[Indoor scene change data]
/---

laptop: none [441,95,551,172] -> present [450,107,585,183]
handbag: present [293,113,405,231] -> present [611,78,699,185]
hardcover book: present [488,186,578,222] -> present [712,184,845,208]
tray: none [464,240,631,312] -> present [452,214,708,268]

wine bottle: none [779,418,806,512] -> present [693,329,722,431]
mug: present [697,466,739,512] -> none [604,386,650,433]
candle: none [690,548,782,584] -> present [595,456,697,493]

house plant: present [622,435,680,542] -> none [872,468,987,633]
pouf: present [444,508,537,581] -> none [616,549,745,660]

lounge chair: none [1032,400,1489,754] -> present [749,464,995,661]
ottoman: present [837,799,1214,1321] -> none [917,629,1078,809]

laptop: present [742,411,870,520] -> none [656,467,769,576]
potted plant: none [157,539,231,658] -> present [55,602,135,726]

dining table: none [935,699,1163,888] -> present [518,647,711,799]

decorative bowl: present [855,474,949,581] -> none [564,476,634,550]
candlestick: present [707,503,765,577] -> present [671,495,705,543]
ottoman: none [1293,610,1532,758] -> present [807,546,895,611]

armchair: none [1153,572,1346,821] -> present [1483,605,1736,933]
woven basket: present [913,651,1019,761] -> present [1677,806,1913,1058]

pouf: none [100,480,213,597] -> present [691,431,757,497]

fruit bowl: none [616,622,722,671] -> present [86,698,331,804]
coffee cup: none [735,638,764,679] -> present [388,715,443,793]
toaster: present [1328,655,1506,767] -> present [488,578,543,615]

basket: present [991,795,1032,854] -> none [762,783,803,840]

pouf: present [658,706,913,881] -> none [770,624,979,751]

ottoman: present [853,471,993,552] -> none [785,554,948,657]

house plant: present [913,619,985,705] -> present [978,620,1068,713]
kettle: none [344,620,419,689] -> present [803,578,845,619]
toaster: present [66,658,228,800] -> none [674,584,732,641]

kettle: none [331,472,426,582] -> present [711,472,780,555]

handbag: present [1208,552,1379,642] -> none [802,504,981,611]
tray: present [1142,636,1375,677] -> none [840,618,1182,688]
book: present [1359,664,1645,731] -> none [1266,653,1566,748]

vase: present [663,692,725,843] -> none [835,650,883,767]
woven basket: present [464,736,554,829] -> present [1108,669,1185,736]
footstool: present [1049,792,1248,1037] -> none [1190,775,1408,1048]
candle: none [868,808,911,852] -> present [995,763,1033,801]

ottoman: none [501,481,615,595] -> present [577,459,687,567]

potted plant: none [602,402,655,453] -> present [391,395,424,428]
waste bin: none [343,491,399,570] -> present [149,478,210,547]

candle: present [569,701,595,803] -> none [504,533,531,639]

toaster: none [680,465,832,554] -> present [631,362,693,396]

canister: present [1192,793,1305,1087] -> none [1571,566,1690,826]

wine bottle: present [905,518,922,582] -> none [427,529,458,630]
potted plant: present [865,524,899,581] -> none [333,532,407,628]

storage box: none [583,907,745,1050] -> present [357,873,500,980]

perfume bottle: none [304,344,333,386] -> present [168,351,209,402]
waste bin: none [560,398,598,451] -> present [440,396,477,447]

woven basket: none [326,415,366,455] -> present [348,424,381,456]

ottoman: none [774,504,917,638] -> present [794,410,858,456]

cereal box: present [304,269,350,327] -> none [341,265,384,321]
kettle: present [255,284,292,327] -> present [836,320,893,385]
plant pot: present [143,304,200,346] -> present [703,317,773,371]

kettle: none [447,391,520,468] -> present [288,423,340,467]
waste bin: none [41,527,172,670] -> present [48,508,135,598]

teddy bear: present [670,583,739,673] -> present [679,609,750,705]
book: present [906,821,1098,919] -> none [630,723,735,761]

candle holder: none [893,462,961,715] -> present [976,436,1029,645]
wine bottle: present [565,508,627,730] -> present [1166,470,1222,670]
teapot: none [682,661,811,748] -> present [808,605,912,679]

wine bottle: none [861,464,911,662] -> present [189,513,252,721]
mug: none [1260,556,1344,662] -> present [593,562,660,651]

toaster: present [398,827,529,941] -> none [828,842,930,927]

\---

Collect every line above that contains the word "house".

house plant: present [622,435,680,542] -> none [872,468,987,633]
house plant: present [913,619,985,705] -> present [978,620,1068,713]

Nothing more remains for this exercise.